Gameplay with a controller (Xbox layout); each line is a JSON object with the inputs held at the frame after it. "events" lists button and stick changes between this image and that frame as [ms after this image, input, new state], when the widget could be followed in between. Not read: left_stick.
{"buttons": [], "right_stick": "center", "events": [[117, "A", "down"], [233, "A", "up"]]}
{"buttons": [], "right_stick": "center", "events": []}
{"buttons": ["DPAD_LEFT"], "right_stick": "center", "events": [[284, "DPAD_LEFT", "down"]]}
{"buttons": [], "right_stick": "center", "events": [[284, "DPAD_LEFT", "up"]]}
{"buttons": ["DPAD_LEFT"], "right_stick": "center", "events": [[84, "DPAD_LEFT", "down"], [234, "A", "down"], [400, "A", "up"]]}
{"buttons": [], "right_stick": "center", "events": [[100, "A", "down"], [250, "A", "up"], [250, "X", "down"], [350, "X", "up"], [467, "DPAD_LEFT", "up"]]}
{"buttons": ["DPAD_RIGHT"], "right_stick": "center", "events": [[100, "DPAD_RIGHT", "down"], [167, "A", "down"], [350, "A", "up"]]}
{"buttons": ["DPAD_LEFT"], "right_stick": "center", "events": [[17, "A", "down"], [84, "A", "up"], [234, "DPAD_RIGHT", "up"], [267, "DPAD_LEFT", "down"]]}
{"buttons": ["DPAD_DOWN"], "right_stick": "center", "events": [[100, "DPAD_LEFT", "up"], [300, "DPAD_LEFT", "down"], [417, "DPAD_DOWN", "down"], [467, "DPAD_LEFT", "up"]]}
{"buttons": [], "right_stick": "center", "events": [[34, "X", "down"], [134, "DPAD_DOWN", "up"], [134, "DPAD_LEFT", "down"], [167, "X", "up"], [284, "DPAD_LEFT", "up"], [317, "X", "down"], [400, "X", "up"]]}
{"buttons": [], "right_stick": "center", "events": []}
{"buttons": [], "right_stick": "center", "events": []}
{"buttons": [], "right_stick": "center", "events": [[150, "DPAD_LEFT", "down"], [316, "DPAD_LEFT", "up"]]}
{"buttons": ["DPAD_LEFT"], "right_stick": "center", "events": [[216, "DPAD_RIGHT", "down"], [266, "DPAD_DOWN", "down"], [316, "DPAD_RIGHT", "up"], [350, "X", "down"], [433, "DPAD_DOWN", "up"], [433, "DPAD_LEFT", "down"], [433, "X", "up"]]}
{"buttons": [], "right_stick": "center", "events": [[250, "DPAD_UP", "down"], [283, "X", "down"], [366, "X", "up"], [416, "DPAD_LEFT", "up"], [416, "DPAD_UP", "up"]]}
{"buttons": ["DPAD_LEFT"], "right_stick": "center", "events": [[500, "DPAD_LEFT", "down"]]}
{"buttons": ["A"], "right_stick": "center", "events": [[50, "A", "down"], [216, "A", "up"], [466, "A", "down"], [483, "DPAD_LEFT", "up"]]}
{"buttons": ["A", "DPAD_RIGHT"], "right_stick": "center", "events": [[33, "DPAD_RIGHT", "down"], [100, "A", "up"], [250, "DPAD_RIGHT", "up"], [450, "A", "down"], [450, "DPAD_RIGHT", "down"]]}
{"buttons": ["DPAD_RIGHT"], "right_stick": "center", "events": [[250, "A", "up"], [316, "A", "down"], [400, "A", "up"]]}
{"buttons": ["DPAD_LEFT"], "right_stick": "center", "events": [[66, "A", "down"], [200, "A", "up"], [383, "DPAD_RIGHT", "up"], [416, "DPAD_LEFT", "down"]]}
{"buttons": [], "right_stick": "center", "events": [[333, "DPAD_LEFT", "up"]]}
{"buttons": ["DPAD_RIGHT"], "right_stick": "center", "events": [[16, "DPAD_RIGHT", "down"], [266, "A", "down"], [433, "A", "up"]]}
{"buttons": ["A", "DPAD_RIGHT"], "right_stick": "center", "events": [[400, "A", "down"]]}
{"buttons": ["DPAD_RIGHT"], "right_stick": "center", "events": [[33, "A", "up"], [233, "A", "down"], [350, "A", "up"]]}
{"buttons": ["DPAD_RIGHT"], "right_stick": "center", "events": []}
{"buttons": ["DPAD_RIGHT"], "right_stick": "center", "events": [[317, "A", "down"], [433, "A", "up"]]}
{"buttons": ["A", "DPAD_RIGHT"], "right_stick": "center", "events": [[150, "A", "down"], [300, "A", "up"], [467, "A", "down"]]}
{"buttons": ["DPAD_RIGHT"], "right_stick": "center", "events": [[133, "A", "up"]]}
- - -
▶ [PROBLEM]: Look back at the records above. Repeat all of them exactly.

▶ [SOLUTION]:
Gameplay with a controller (Xbox layout); each line is a JSON object with the inputs held at the frame after it. "events" lists button and stick changes between this image and that frame as [ms after this image, input, new state], when the widget could be followed in between. Not read: left_stick.
{"buttons": [], "right_stick": "center", "events": [[117, "A", "down"], [233, "A", "up"]]}
{"buttons": [], "right_stick": "center", "events": []}
{"buttons": ["DPAD_LEFT"], "right_stick": "center", "events": [[284, "DPAD_LEFT", "down"]]}
{"buttons": [], "right_stick": "center", "events": [[284, "DPAD_LEFT", "up"]]}
{"buttons": ["DPAD_LEFT"], "right_stick": "center", "events": [[84, "DPAD_LEFT", "down"], [234, "A", "down"], [400, "A", "up"]]}
{"buttons": [], "right_stick": "center", "events": [[100, "A", "down"], [250, "A", "up"], [250, "X", "down"], [350, "X", "up"], [467, "DPAD_LEFT", "up"]]}
{"buttons": ["DPAD_RIGHT"], "right_stick": "center", "events": [[100, "DPAD_RIGHT", "down"], [167, "A", "down"], [350, "A", "up"]]}
{"buttons": ["DPAD_LEFT"], "right_stick": "center", "events": [[17, "A", "down"], [84, "A", "up"], [234, "DPAD_RIGHT", "up"], [267, "DPAD_LEFT", "down"]]}
{"buttons": ["DPAD_DOWN"], "right_stick": "center", "events": [[100, "DPAD_LEFT", "up"], [300, "DPAD_LEFT", "down"], [417, "DPAD_DOWN", "down"], [467, "DPAD_LEFT", "up"]]}
{"buttons": [], "right_stick": "center", "events": [[34, "X", "down"], [134, "DPAD_DOWN", "up"], [134, "DPAD_LEFT", "down"], [167, "X", "up"], [284, "DPAD_LEFT", "up"], [317, "X", "down"], [400, "X", "up"]]}
{"buttons": [], "right_stick": "center", "events": []}
{"buttons": [], "right_stick": "center", "events": []}
{"buttons": [], "right_stick": "center", "events": [[150, "DPAD_LEFT", "down"], [316, "DPAD_LEFT", "up"]]}
{"buttons": ["DPAD_LEFT"], "right_stick": "center", "events": [[216, "DPAD_RIGHT", "down"], [266, "DPAD_DOWN", "down"], [316, "DPAD_RIGHT", "up"], [350, "X", "down"], [433, "DPAD_DOWN", "up"], [433, "DPAD_LEFT", "down"], [433, "X", "up"]]}
{"buttons": [], "right_stick": "center", "events": [[250, "DPAD_UP", "down"], [283, "X", "down"], [366, "X", "up"], [416, "DPAD_LEFT", "up"], [416, "DPAD_UP", "up"]]}
{"buttons": ["DPAD_LEFT"], "right_stick": "center", "events": [[500, "DPAD_LEFT", "down"]]}
{"buttons": ["A"], "right_stick": "center", "events": [[50, "A", "down"], [216, "A", "up"], [466, "A", "down"], [483, "DPAD_LEFT", "up"]]}
{"buttons": ["A", "DPAD_RIGHT"], "right_stick": "center", "events": [[33, "DPAD_RIGHT", "down"], [100, "A", "up"], [250, "DPAD_RIGHT", "up"], [450, "A", "down"], [450, "DPAD_RIGHT", "down"]]}
{"buttons": ["DPAD_RIGHT"], "right_stick": "center", "events": [[250, "A", "up"], [316, "A", "down"], [400, "A", "up"]]}
{"buttons": ["DPAD_LEFT"], "right_stick": "center", "events": [[66, "A", "down"], [200, "A", "up"], [383, "DPAD_RIGHT", "up"], [416, "DPAD_LEFT", "down"]]}
{"buttons": [], "right_stick": "center", "events": [[333, "DPAD_LEFT", "up"]]}
{"buttons": ["DPAD_RIGHT"], "right_stick": "center", "events": [[16, "DPAD_RIGHT", "down"], [266, "A", "down"], [433, "A", "up"]]}
{"buttons": ["A", "DPAD_RIGHT"], "right_stick": "center", "events": [[400, "A", "down"]]}
{"buttons": ["DPAD_RIGHT"], "right_stick": "center", "events": [[33, "A", "up"], [233, "A", "down"], [350, "A", "up"]]}
{"buttons": ["DPAD_RIGHT"], "right_stick": "center", "events": []}
{"buttons": ["DPAD_RIGHT"], "right_stick": "center", "events": [[317, "A", "down"], [433, "A", "up"]]}
{"buttons": ["A", "DPAD_RIGHT"], "right_stick": "center", "events": [[150, "A", "down"], [300, "A", "up"], [467, "A", "down"]]}
{"buttons": ["DPAD_RIGHT"], "right_stick": "center", "events": [[133, "A", "up"]]}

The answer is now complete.